Santos port expansion faces fresh legal fight over planned logistics park
Jan, 22, 2026 Posted by Gabriel MalheirosWeek 202604
Plans to expand the Port of Santos, Latin America’s largest, have become embroiled in a new multibillion-real competition dispute, adding to ongoing tensions surrounding the auction of the STS-10 container terminal scheduled for later this year.
The latest controversy centers on a tender launched in late October by the federal port authority APS (Santos Port Authority) for the development of a logistics park within the port area. The project involves the construction of warehouses and support facilities to handle cargo flows linked to port operations.
The proposed model for transferring the land to private operators triggered an immediate backlash from business associations active in Santos, pushing the dispute into the courts.
APS plans to tender a 242,000-square-meter site on the right bank of the port. The concession, expected to generate more than 1.06 billion reais in revenue, would run for 20 years, with the possibility of an extension.
Private-sector groups argue that the problem lies in the competitive format chosen by APS. The state-owned authority, which reports to the Ministry of Ports and Airports, opted for a paid right-of-use concession, a simpler model with fewer regulatory requirements than a traditional port lease auction. The short timeline was another point of criticism, as bidders were given just 22 days between the publication of the tender notice and the submission deadline.
APS justified the model by classifying the site as an area “not related to port operations,” meaning it would not be directly linked to core port activities. That interpretation, however, was challenged by industry groups.
Six national associations representing port and logistics interests—Abratec, ABTL, ABTP, ABTRA, ATP and Fenop—sent a joint letter to the ministry and to waterway regulator Antaq, calling for the immediate cancellation of the tender.

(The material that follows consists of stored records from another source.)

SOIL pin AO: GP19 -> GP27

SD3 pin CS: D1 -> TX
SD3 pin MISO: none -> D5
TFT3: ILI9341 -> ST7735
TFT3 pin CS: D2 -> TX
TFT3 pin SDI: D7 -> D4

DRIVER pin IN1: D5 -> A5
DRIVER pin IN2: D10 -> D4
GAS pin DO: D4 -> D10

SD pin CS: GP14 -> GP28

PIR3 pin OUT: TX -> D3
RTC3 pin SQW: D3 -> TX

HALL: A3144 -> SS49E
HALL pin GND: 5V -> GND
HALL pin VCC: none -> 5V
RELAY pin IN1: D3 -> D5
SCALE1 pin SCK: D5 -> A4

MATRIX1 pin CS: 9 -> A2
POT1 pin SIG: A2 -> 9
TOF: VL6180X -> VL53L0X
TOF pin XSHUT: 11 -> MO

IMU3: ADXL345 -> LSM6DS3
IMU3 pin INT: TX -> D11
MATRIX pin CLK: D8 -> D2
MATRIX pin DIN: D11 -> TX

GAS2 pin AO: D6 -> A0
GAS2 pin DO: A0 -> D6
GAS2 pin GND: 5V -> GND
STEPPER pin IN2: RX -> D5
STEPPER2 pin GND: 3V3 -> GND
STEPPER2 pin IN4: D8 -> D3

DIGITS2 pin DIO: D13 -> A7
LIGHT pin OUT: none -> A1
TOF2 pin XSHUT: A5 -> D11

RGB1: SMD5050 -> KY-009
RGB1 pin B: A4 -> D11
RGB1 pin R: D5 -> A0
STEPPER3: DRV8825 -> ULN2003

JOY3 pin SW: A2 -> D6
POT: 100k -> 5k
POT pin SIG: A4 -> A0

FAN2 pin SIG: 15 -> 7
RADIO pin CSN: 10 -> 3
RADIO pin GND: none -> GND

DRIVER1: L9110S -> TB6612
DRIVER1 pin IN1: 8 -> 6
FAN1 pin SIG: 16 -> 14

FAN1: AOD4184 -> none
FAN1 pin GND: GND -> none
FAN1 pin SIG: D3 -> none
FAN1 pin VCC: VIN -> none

According to the associations, the land is included in the Port of Santos Development and Zoning Plan (PDZ), approved in 2020, as a designated area for short-, medium- and long-term projects. Labeling it as non-operational, they argued, amounts to a “legal fiction” designed to bypass port legislation.
The groups also criticized the lack of technical studies, such as technical, economic and environmental feasibility assessments, as well as the absence of traffic and neighborhood impact analyses.
They said the project would generate heavy truck traffic in an area already strained by road bottlenecks, without explaining how existing access infrastructure would absorb the additional flow.
In the first week of January, the ministry’s technical staff reviewed the complaints and, after examining maps and guidelines from the 2020 PDZ, sided with the companies.
“The area designated for the [Right Bank Logistics Park] CL-MD Santos qualifies as an area related to port operations in the short-, medium- and long-term planning horizons, in accordance with the current PDZ of the Port of Santos,” the ministry concluded.
As a result of the dispute, the tender process was suspended by a court injunction issued by the 1st Federal Court of Santos.
Asked to comment, APS stood by its position and said the ministry’s and companies’ assessment was incorrect.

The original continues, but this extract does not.